To be sure, rail comes with risks. Much like pipelines and tankers, trains can leak, creating environmental hazards. Rail cars are also prone to unexpected derailments, particularly when the weather is bad. Last month, a CSX train hauling a chemical payload hit a truck and ignited near Baltimore.
But because the U.S. railroad system is far more expansive–and less subject to the pitched political and regulatory battles that can hamstring pipelines–Blanchard says oil producers are more favorably disposed to the flexibility offered by rail.
With shale oil wells subject to sharp declines after the first year of production, "there is hesitance among producers to come to multi-year deals. That's what a pipeline guy wants," he said.
Meanwhile, delays in projects like the Keystone XL pipeline have forced energy producers to adapt to the immediacy of transporting U.S. crude by rail.

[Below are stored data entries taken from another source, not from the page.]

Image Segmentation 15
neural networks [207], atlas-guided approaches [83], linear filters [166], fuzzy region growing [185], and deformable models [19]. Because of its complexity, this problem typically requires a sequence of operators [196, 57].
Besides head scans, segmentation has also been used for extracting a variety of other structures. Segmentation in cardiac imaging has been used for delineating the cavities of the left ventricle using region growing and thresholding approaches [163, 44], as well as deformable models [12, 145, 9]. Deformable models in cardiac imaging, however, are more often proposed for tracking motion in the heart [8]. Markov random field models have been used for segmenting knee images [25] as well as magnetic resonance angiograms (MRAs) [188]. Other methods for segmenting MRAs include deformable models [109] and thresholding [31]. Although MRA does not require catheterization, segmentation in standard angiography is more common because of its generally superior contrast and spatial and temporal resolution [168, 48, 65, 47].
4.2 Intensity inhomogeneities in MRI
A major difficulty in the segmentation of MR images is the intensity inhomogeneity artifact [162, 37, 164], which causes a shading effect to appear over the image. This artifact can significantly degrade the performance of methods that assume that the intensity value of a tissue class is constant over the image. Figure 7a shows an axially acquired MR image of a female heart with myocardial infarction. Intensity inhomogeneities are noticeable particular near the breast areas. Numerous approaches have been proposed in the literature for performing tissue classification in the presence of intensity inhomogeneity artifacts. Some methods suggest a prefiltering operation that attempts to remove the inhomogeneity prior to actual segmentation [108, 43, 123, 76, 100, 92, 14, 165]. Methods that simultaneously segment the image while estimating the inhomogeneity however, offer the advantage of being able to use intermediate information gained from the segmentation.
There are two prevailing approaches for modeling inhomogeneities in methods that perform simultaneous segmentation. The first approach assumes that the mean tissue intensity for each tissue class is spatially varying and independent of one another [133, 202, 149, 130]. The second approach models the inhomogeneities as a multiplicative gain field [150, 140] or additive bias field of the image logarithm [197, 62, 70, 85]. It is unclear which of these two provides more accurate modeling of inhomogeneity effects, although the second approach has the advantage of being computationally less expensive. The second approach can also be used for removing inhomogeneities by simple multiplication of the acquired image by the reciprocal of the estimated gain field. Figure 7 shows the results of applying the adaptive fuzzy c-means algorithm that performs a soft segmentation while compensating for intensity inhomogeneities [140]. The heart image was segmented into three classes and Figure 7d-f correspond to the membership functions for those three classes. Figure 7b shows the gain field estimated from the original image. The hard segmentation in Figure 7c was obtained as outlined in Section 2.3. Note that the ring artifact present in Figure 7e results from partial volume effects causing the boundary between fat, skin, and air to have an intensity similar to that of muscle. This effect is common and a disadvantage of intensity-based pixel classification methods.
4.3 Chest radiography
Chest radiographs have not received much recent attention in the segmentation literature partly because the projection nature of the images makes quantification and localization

This week, Cenovus Energy, a Canadian oil company with several U.S. refineries, announced that it would dramatically increase the amount of oil it ships via train, from 6,000 barrels to 30,000 by the end of 2014.
Pipes "have high barriers to entry, large commitments to make piplines grow, a short list of companies that can back them and a long lead time to construct them" said Richard Dembicki, Cenovus' director of crude oil marketing, in an interview.

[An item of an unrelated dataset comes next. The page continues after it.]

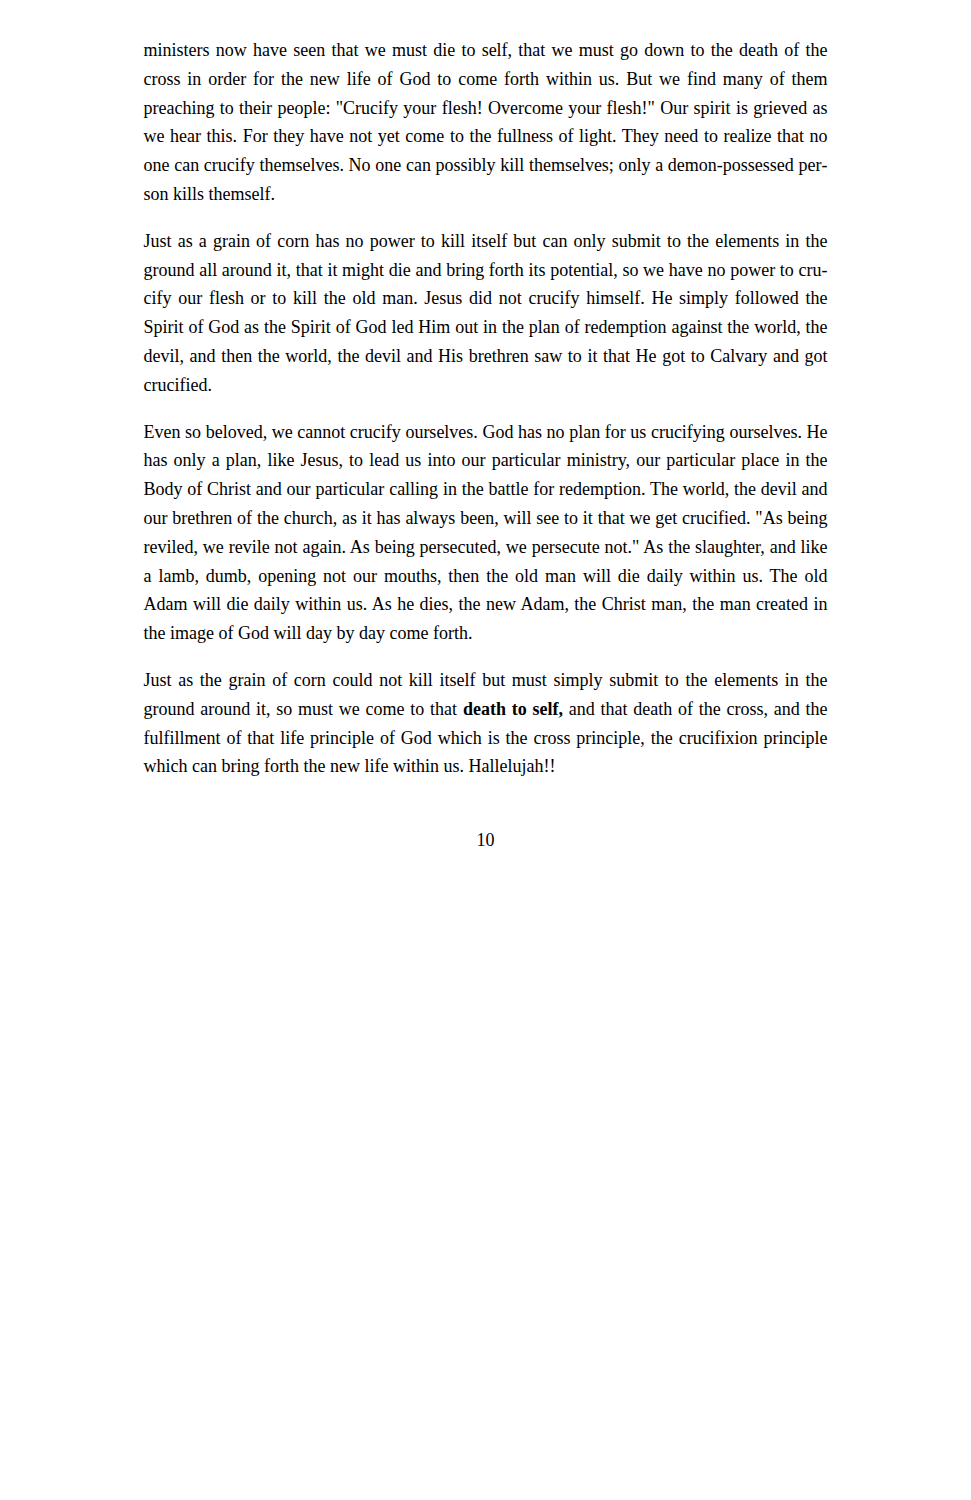ministers now have seen that we must die to self, that we must go down to the death of the cross in order for the new life of God to come forth within us. But we find many of them preaching to their people: "Crucify your flesh! Overcome your flesh!" Our spirit is grieved as we hear this. For they have not yet come to the fullness of light. They need to realize that no one can crucify themselves. No one can possibly kill themselves; only a demon-possessed person kills themself.
Just as a grain of corn has no power to kill itself but can only submit to the elements in the ground all around it, that it might die and bring forth its potential, so we have no power to crucify our flesh or to kill the old man. Jesus did not crucify himself. He simply followed the Spirit of God as the Spirit of God led Him out in the plan of redemption against the world, the devil, and then the world, the devil and His brethren saw to it that He got to Calvary and got crucified.
Even so beloved, we cannot crucify ourselves. God has no plan for us crucifying ourselves. He has only a plan, like Jesus, to lead us into our particular ministry, our particular place in the Body of Christ and our particular calling in the battle for redemption. The world, the devil and our brethren of the church, as it has always been, will see to it that we get crucified. "As being reviled, we revile not again. As being persecuted, we persecute not." As the slaughter, and like a lamb, dumb, opening not our mouths, then the old man will die daily within us. The old Adam will die daily within us. As he dies, the new Adam, the Christ man, the man created in the image of God will day by day come forth.
Just as the grain of corn could not kill itself but must simply submit to the elements in the ground around it, so must we come to that death to self, and that death of the cross, and the fulfillment of that life principle of God which is the cross principle, the crucifixion principle which can bring forth the new life within us. Hallelujah!!
10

By contrast, freight trains "are easier to contract usage and expand…and have the ability to target higher value markets," he said.
Still, both methods of transport have their uses, Dembicki added. "We think of rail as being very complimentary to pipe, that's why we're creating that expanded capability."
A modestly sized pipeline can transport 150,000 barrels per day, according to the Association of Oil Pipe Lines. That volume would require a minimum of 225 rail cars to transport, or 750 tanker trucks, the AOPL says on its website. The association also touts the "environmental and safety benefits" of pipelines – which carry more than 11.3 barrels of petroleum a year interstate – including less air pollution, lower spill rates, and lack of congestion on roads and rivers.
"Rail does have short-term benefits, which are flexibility to meet new production locations quickly and their existing rail network in the heartland," John Stoody, AOPL's director of government relations, in an email to CNBC.
"That said, the overall volumes on rail, while growing, are still a small percentage of pipelines," he added. Rail shipments from Canada to the US, Stoody said, are projected to be "only one fourth of the volume carried by a major pipeline like Keystone XL" -- a fraction of the 6.7 million barrels of Canadian oil per day expected by 2030, he added.
The "explosive growth" in U.S. energy production–and the relative attractiveness of rail–has allowed companies like Valero Energy to migrate from port-to-port oil tankers to trains instead, said Bill Day, a Valero spokesman.
"Rail is much more flexible getting supplies from one area to the other," he said. Although he cautioned that pipelines also are useful, Day cited their cost, and lashed out against the "horrific political questions" that hamstring projects like the Keystone XL pipeline.
"With all this new production of U.S. crude, we will need pipelines and rail deliveries," Day said.